I'm away from my laptop now but can send the constraints tomorrow, i basically just did the top edge (previously surface when modelled 3D), where the throat would be and had it fully constrained in X,Y,Z. But i understand from btrueblood's comment about it needing to be able to expand outwards. Yes essentially the red band (which is a red point now i modelled it 2D axissymmetric) seems to be a singularity, when i refine my mesh the size of the part with high stress shrinks with it, so effectively if i made the mesh size 0.000000001 if the computer could handle it i would imagine i would have a single point nanometers in diameter with extremely high stress, which then skews the contour plots for the rest of the model. I will give the constraints a rejig to allow for radial expansion at the throat and update if that fixes the problem. I tried filleting it and adding plasticity as 'FEA WAY' suggested but it didnt seem to help. But what other people said in the thread makes sense now about about the infinitely stiff constraint forcing high stress on the edge

 

[rb1957]

"made the mesh size 0.000000001" ... models with intergranular meshes are not more accurate.

But you have to apply some "common sense" to the model. If you're chasing a stress peak that may be due to some loading (a point load, a rigid constraint) then you're doomed to fail. Convergence is about is the model correctly representing the geometry. Are you looking at element centroidal stress or nodal averaged stress ?

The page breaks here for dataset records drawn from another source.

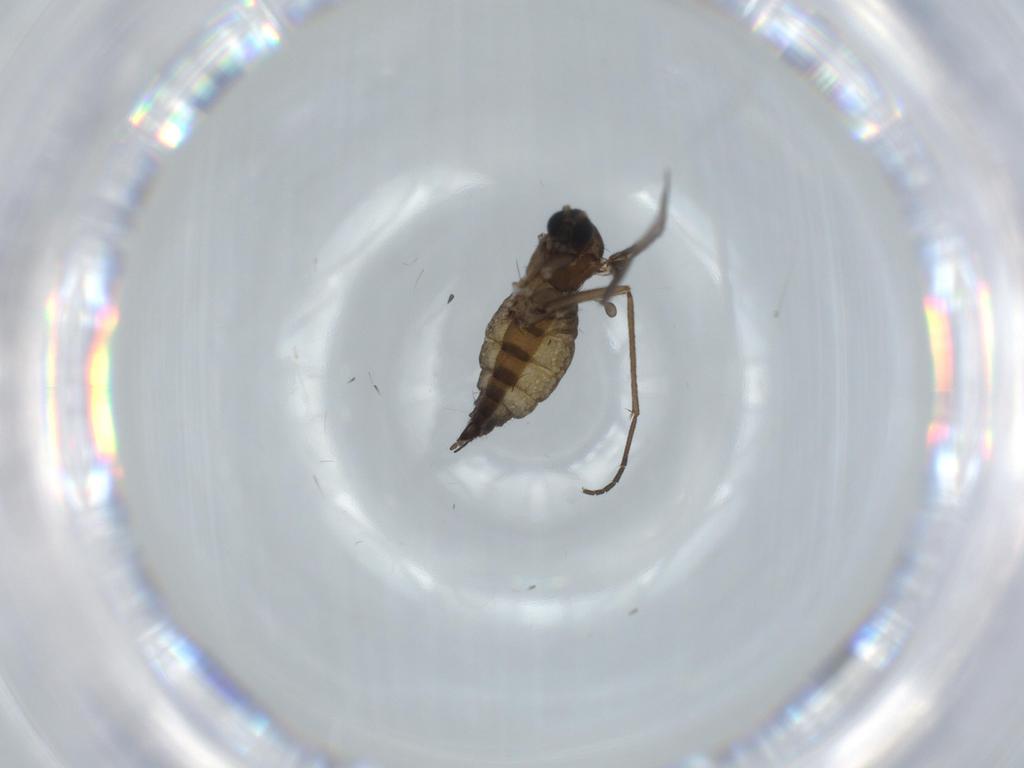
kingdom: Animalia
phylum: Arthropoda
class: Insecta
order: Diptera
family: Sciaridae
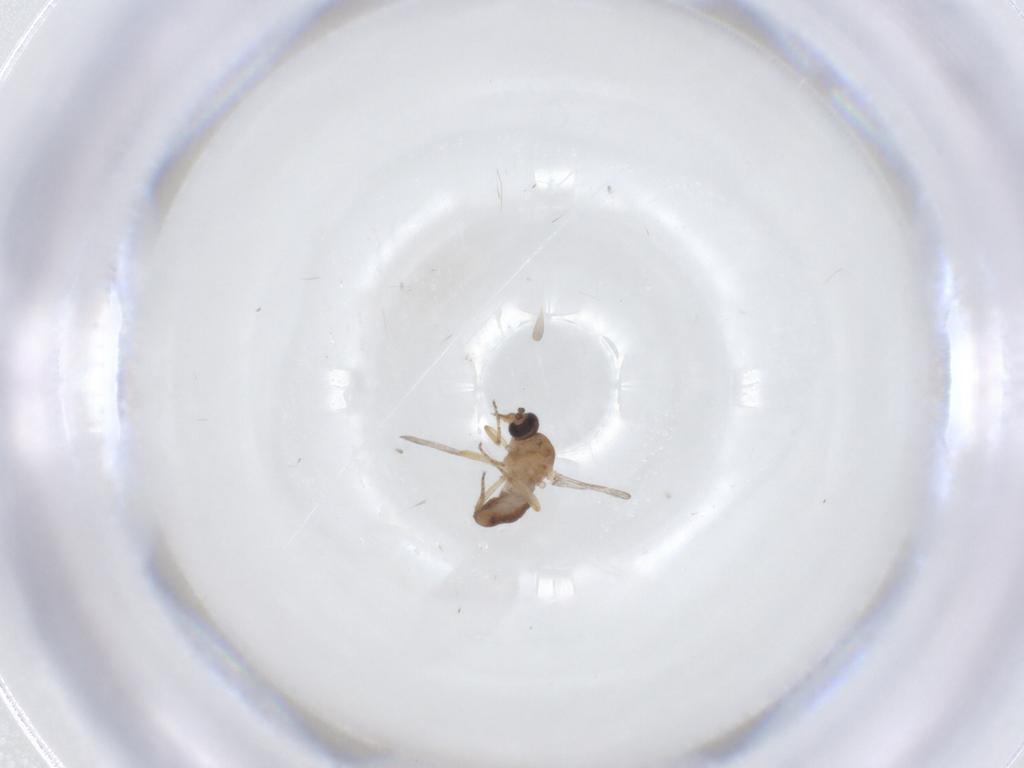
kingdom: Animalia
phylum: Arthropoda
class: Insecta
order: Diptera
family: Ceratopogonidae
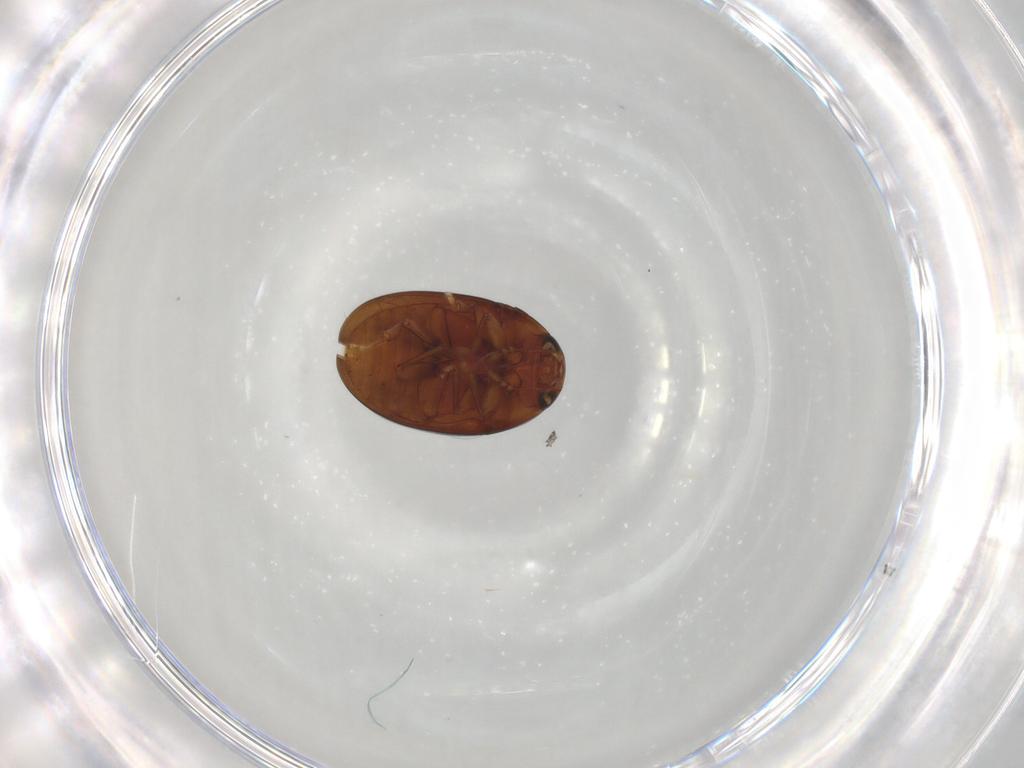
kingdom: Animalia
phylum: Arthropoda
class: Insecta
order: Coleoptera
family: Phalacridae
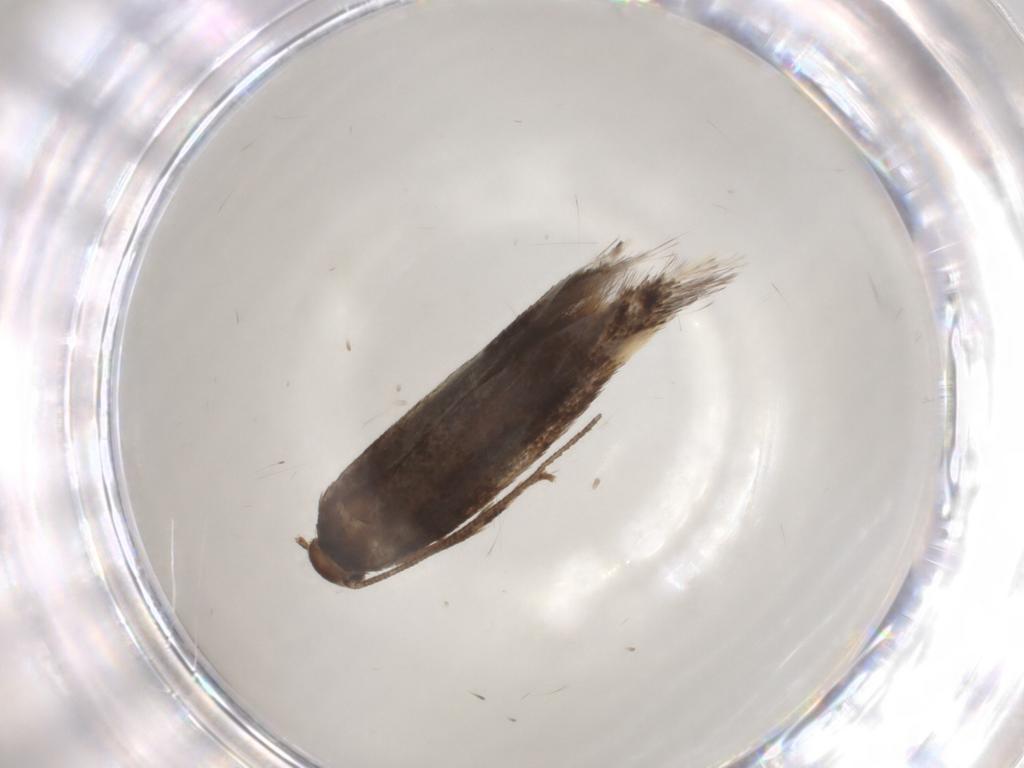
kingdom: Animalia
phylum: Arthropoda
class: Insecta
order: Lepidoptera
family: Elachistidae
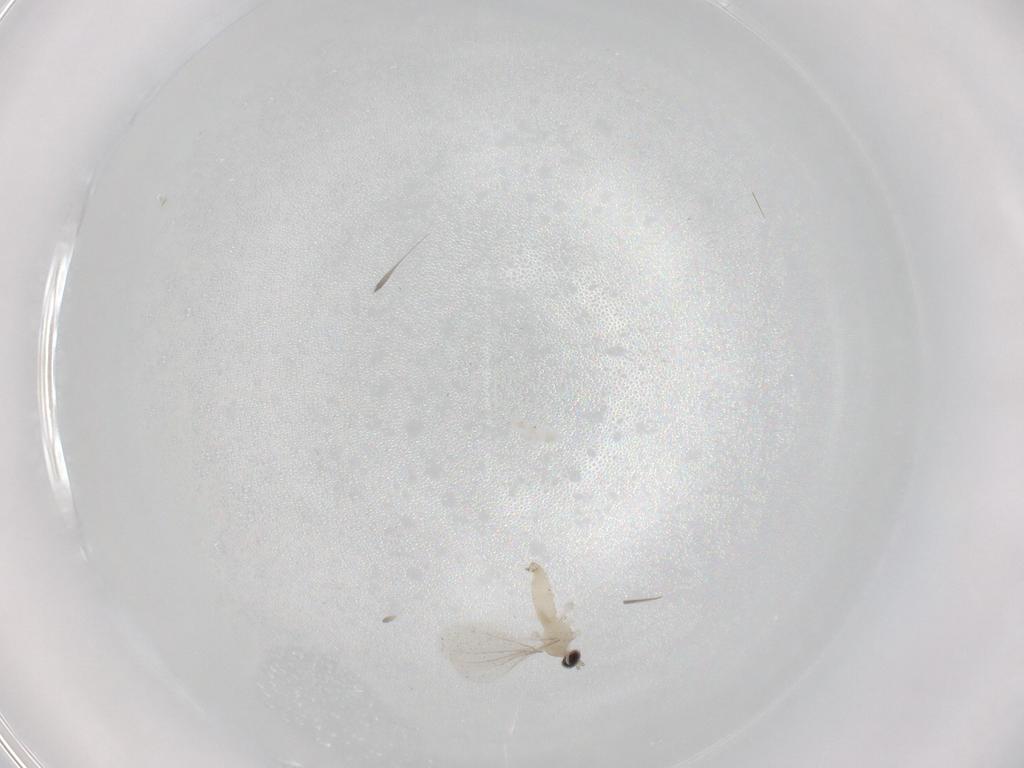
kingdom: Animalia
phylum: Arthropoda
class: Insecta
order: Diptera
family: Cecidomyiidae
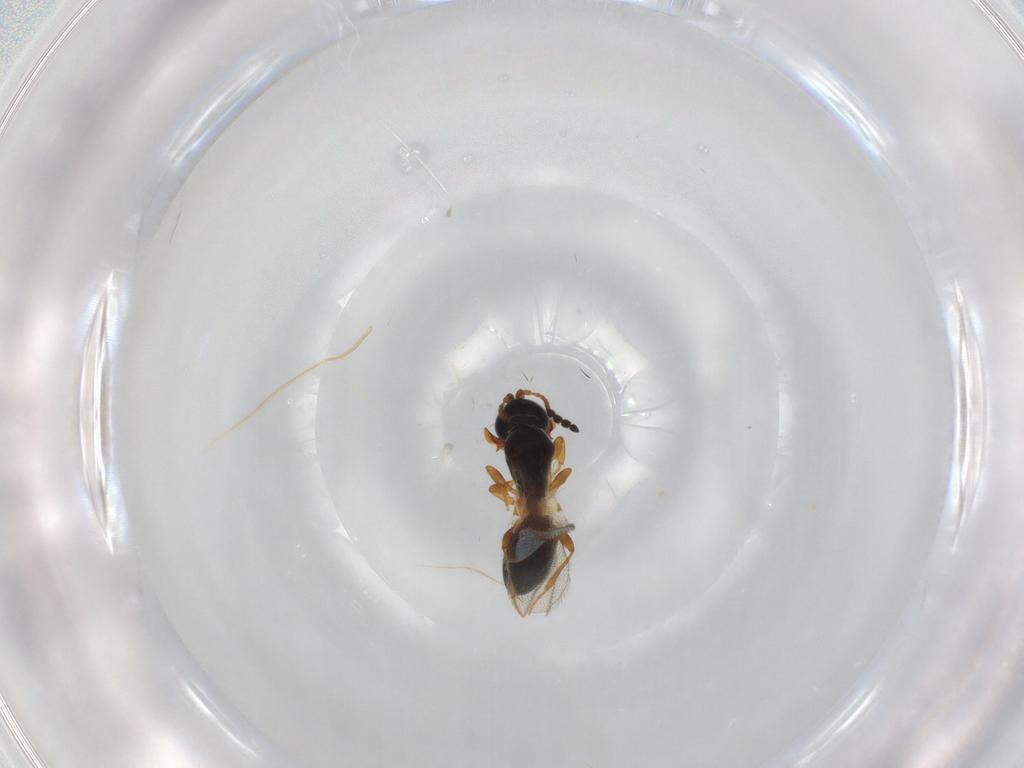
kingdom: Animalia
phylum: Arthropoda
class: Insecta
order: Hymenoptera
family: Diapriidae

Of more importance is the quality of the element mesh.

Do you have solid (3D) elements or 2D shells ?

Thermal effects may have more impact than pressure ?

Time dependent stress (like thermal effects over time) ?

Linear elastic (doomed to fail) or non-linear ??

"Hoffen wir mal, dass alles gut geht !"
General Paulus, Nov 1942, outside Stalingrad after the launch of Operation Uranus.

 

[SWComposites]

Often when there are artificial stress peaks at constraints or other model discontinuities, we simply ignore those areas and evaluate the rest of the model (and not bother with mesh refinement down to absurd sizes in a futile chase of a numerical singularity).

 

[GregLocock]

True, St Venant and all that, but I've had orribl surprises from ignoring the compliance of the rig/fixture/rest of the structure.

Cheers

Greg Locock


New here? Try reading these, they might help FAQ731-376

http://eng-tips.com/market.cfm?

 

[rb1957]

I can see problems with the structural boundary (with the "rest of the world") interacting with the axi-symmetric boundary. I'd rather model the full nozzle, and maybe investigate symmetry once I had the model running "believably".

"Hoffen wir mal, dass alles gut geht !"
General Paulus, Nov 1942, outside Stalingrad after the launch of Operation Uranus.